In the week ending May 9, the advance figure for seasonally adjusted initial claims was 2,981,000, a decrease of 195,000 from the previous week’s revised level, as the number of laid off workers has now reached 26 million, far past that of the Great Recession.
It doesn’t take rocket science to know what needs to be done to bring us out of this record economic downturn. It must be a nationally coordinated response to a worldwide pandemic, yet the White House and Republican Party is living by policies based on ignorance, with the denial of science and facts the means they use to carry out such policies. And it will not end well in the face of a virus that has no party affiliation.
The pandemic will change our way of life, just as the Great Depression and World War II changed America from an industrial and farming nation to a consumer and high tech nation.
It has highlighted the major weaknesses in our broken economic and healthcare systems, and everything else government needs to do better that the private sector can’t do
Doctor Rick Price, former head of the federal government’s vaccine testing program testified today in front of a House committee that without a science-based national response to the pandemic, 2020 will be the “darkest winter in modern history.

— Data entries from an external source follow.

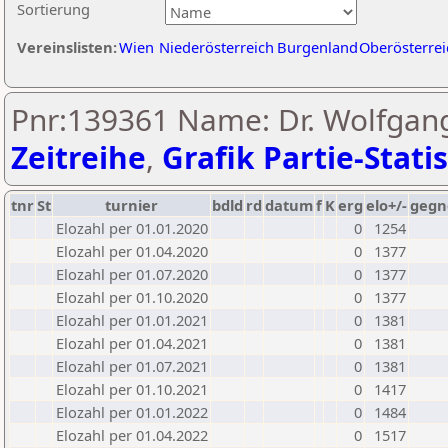
Sortierung
Vereinslisten:
Wien
Niederösterreich
Burgenland
Oberösterrei
Pnr:139361 Name: Dr. Wolfgang
Zeitreihe
,
Grafik Partie-Statis
tnr
St
turnier
bdld
rd
datum
f
K
erg
elo+/-
gegn
Elozahl per 01.01.2020
0
1254
Elozahl per 01.04.2020
0
1377
Elozahl per 01.07.2020
0
1377
Elozahl per 01.10.2020
0
1377
Elozahl per 01.01.2021
0
1381
Elozahl per 01.04.2021
0
1381
Elozahl per 01.07.2021
0
1381
Elozahl per 01.10.2021
0
1417
Elozahl per 01.01.2022
0
1484
Elozahl per 01.04.2022
0
1517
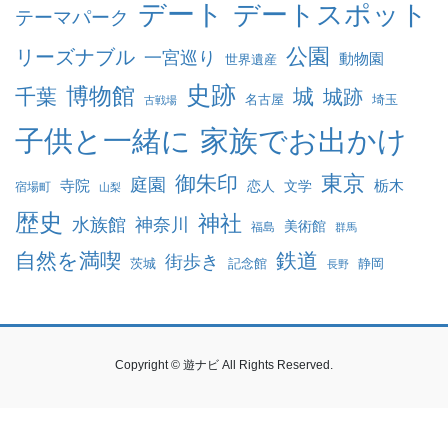
デート
デートスポット
テーマパーク
公園
リーズナブル
一宮巡り
動物園
世界遺産
史跡
博物館
千葉
城
城跡
名古屋
埼玉
古戦場
家族でお出かけ
子供と一緒に
東京
御朱印
庭園
寺院
恋人
文学
栃木
宿場町
山梨
歴史
神社
水族館
神奈川
美術館
福島
群馬
自然を満喫
鉄道
街歩き
茨城
記念館
静岡
長野
Copyright © 遊ナビ All Rights Reserved.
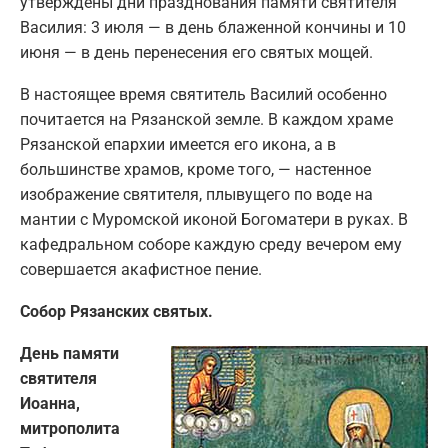
утверждены дни празднования памяти святителя
Василия: 3 июля — в день блаженной кончины и 10
июня — в день перенесения его святых мощей.
В настоящее время святитель Василий особенно
почитается на Рязанской земле. В каждом храме
Рязанской епархии имеется его икона, а в
большинстве храмов, кроме того, — настенное
изображение святителя, плывущего по воде на
мантии с Муромской иконой Богоматери в руках. В
кафедральном соборе каждую среду вечером ему
совершается акафистное пение.
Собор Рязанских святых.
День памяти
святителя
Иоанна,
митрополита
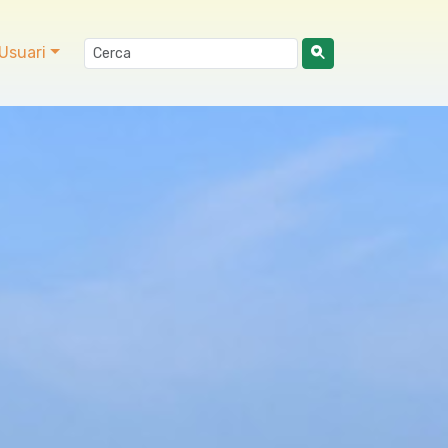
Usuari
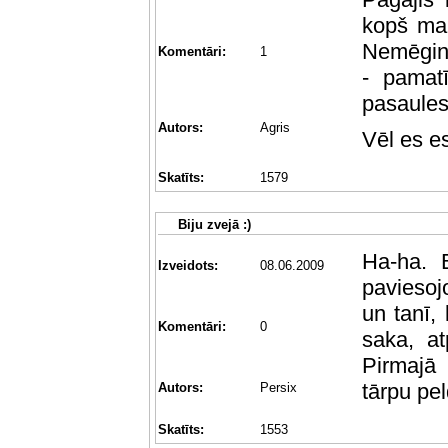
kopš man
Nemēginā
Komentāri:
1
- pamatī
pasaules
Autors:
Agris
Vēl es e
Skatīts:
1579
Biju zvejā :)
Ha-ha. B
Izveidots:
08.06.2009
paviesoj
un tanī, 
Komentāri:
0
saka, a
Pirmajā
tārpu pe
Autors:
Persix
Skatīts:
1553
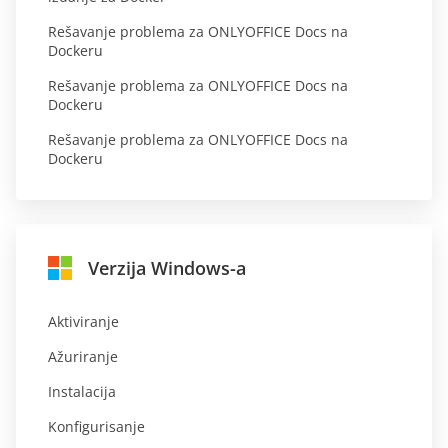
Rešavanje problema za ONLYOFFICE Docs na
Dockeru
Rešavanje problema za ONLYOFFICE Docs na
Dockeru
Rešavanje problema za ONLYOFFICE Docs na
Dockeru
Verzija Windows-a
Aktiviranje
Ažuriranje
Instalacija
Konfigurisanje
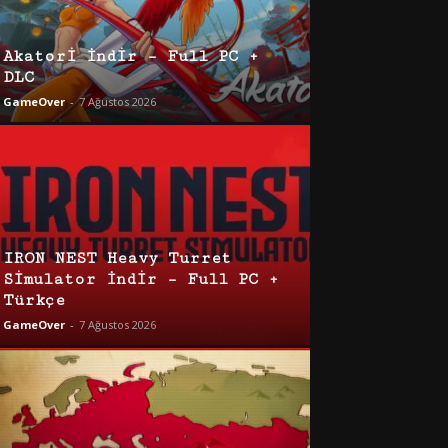
Akatori İndir – Full PC +
DLC
GameOver
-
7 Ağustos 2026
IRON NEST Heavy Turret
Simulator İndir – Full PC +
Türkçe
GameOver
-
7 Ağustos 2026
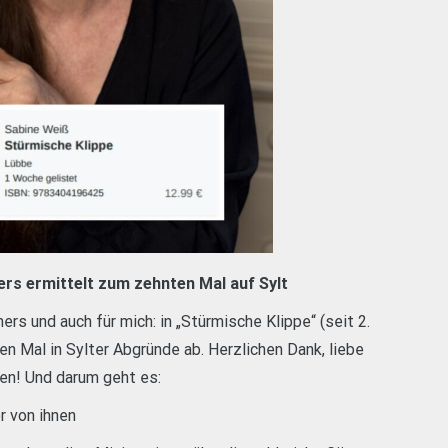
rs ermittelt zum zehnten Mal auf Sylt
s und auch für mich: in „Stürmische Klippe“ (seit 2.
n Mal in Sylter Abgründe ab. Herzlichen Dank, liebe
en! Und darum geht es:
er von ihnen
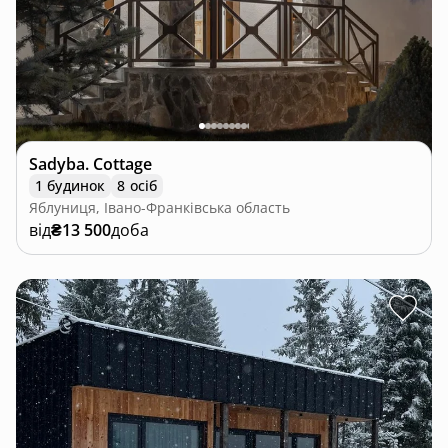
Sadyba. Cottage
1 будинок
8 осіб
Яблуниця, Івано-Франківська область
від
₴13 500
доба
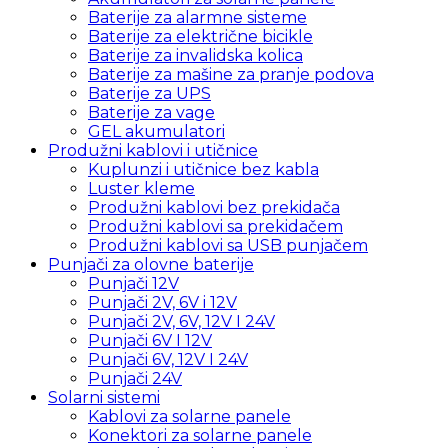
Baterije za alarmne sisteme
Baterije za električne bicikle
Baterije za invalidska kolica
Baterije za mašine za pranje podova
Baterije za UPS
Baterije za vage
GEL akumulatori
Produžni kablovi i utičnice
Kuplunzi i utičnice bez kabla
Luster kleme
Produžni kablovi bez prekidača
Produžni kablovi sa prekidačem
Produžni kablovi sa USB punjačem
Punjači za olovne baterije
Punjači 12V
Punjači 2V, 6V i 12V
Punjači 2V, 6V, 12V I 24V
Punjači 6V I 12V
Punjači 6V, 12V I 24V
Punjači 24V
Solarni sistemi
Kablovi za solarne panele
Konektori za solarne panele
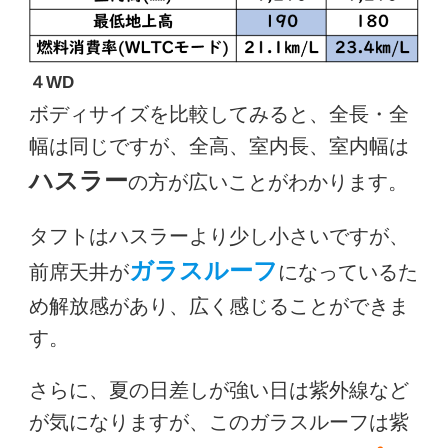
４WD
ボディサイズを比較してみると、全長・全
幅は同じですが、全高、室内長、室内幅は
ハスラー
の方が広いことがわかります。
タフトはハスラーより少し小さいですが、
ガラスルーフ
前席天井が
になっているた
め解放感があり、広く感じることができま
す。
さらに、夏の日差しが強い日は紫外線など
が気になりますが、このガラスルーフは紫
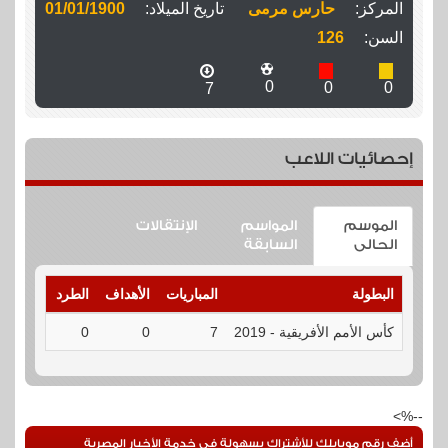
المركز:
حارس مرمى
تاريخ الميلاد:
01/01/1900
السن:
126
0
0
0
7
إحصائيات اللاعب
الموسم
المواسم
الإنتقالات
الحالى
السابقة
البطولة
المباريات
الأهداف
الطرد
الإنذارا
كأس الأمم الأفريقية - 2019
7
0
0
0
--%>
أضف رقم موبايلك للأشتراك بسهولة فى خدمة الأخبار المصرية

“The mortality of the pandemic could be “unprecedented” and ultimately outstrip the 50 million casualties of the 1918 influenza epidemic, wrote Bright in his prepared testimony, who was recently transferred from his position as Biomedical Advanced Research and Development Authority director.
What does Dr. Price mean by a national response? The federal government has lacked a coordinated plan to first, provide enough PPE to weather not only the current outbreak, but what may occur in the fall and next year when the annual flu season hits that killed more than 70,000 last year.
But he also mentioned the fact that there was not yet a coordinated plan to produce and distribute enough vaccine “equitably and fairly” to everyone. And this after mentioning a 12-18 month time frame to produce a viable vaccine was “highly optimistic”. It took up to 10 years to produce an effective Ebola vaccine, for instance.
So what are the changes that are needed in this new world of dangerous pandemics, in part brought on by geopolitical strive and a crowding out of natural habitats that has put us in closer contact with those creatures that carry such viruses?
“Perhaps rebalancing is a useful word,” said the NYTimes’ Roger Cohen recently. “From consumption to contemplation, from global to local, from outward to inward, from aggression to compassion, from stranger to guest, from frenzy to stillness, from carbon to green.”
What comes to mind is the social isolation requirement that will mean less crowded conditions at work and play; also the realization that we are all in this together if we want to survive, as well as save what is left of the natural planet.
I should emphasize there will be changes to the workplace as well. There has to be more reliance on the digital world that enables work at home that will also replace all those workers in warehouses, retail and transportation with robots and Artificial Intelligence.
And what if many of the 26 million have no jobs left when this economy recovers, as work becomes more dependent on computers and AI? Then jobs will have to be created elsewhere, such as in healthcare (some 300,000 contact tracers probably needed to monitor future outbreaks), environmental protection (to have clear air and water) infrastructure (e.g., to save drowning cities), education, and above all, new Research and Development to develop future ways to live in this new world.